> _Data for processing_:
▼
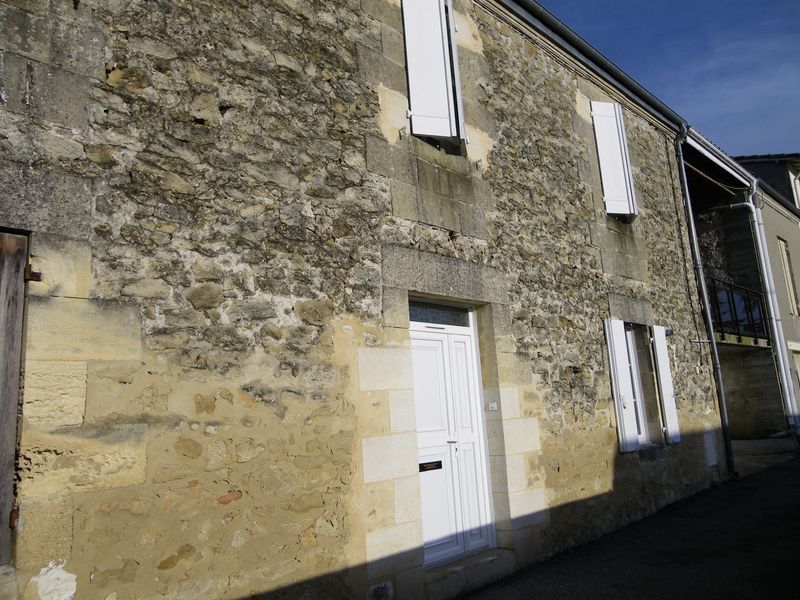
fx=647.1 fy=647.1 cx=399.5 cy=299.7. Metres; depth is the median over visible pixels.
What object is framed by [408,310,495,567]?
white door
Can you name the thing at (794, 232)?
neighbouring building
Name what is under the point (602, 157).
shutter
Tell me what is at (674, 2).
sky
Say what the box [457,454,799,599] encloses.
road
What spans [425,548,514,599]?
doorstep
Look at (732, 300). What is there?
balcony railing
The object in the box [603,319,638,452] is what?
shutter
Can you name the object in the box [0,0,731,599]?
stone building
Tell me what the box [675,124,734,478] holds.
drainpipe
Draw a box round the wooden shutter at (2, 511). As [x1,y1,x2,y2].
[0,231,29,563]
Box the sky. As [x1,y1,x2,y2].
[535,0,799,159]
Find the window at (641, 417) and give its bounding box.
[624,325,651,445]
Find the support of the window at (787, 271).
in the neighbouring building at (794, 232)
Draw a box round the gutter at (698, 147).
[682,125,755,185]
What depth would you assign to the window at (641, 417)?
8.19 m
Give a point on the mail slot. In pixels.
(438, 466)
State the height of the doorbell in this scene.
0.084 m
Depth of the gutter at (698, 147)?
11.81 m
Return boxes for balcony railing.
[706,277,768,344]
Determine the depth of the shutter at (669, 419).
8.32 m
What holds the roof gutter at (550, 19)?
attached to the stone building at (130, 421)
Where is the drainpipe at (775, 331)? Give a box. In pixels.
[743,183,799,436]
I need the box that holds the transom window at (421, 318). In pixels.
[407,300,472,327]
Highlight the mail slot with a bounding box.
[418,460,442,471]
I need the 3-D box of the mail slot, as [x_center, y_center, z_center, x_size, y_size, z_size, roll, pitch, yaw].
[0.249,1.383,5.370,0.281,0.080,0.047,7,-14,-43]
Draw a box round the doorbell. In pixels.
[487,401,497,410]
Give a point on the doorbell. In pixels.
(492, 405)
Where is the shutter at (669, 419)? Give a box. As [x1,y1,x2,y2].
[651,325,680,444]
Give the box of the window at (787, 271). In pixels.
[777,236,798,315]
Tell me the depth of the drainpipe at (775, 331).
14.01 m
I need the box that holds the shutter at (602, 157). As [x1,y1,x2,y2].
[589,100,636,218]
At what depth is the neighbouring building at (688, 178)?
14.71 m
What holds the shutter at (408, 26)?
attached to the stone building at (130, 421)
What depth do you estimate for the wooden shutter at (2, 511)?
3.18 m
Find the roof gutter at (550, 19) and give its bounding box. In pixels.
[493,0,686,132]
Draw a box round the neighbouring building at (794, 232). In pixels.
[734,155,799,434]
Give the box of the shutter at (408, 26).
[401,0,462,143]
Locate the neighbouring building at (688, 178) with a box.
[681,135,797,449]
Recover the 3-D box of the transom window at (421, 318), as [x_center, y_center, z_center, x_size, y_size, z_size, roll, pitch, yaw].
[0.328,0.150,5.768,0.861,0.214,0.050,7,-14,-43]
▲
> _The task_:
Set down, word for word, every line from the line that holds "Find the roof" to the end of the entries above, including both ends.

> _Output of the task_:
Find the roof gutter at (550, 19) and give its bounding box. In pixels.
[493,0,686,132]
Draw a box round the neighbouring building at (794, 232). In pixels.
[734,155,799,434]
Give the box of the shutter at (408, 26).
[401,0,462,143]
Locate the neighbouring building at (688, 178) with a box.
[681,135,797,449]
Recover the 3-D box of the transom window at (421, 318), as [x_center, y_center, z_center, x_size, y_size, z_size, roll, pitch, yaw].
[0.328,0.150,5.768,0.861,0.214,0.050,7,-14,-43]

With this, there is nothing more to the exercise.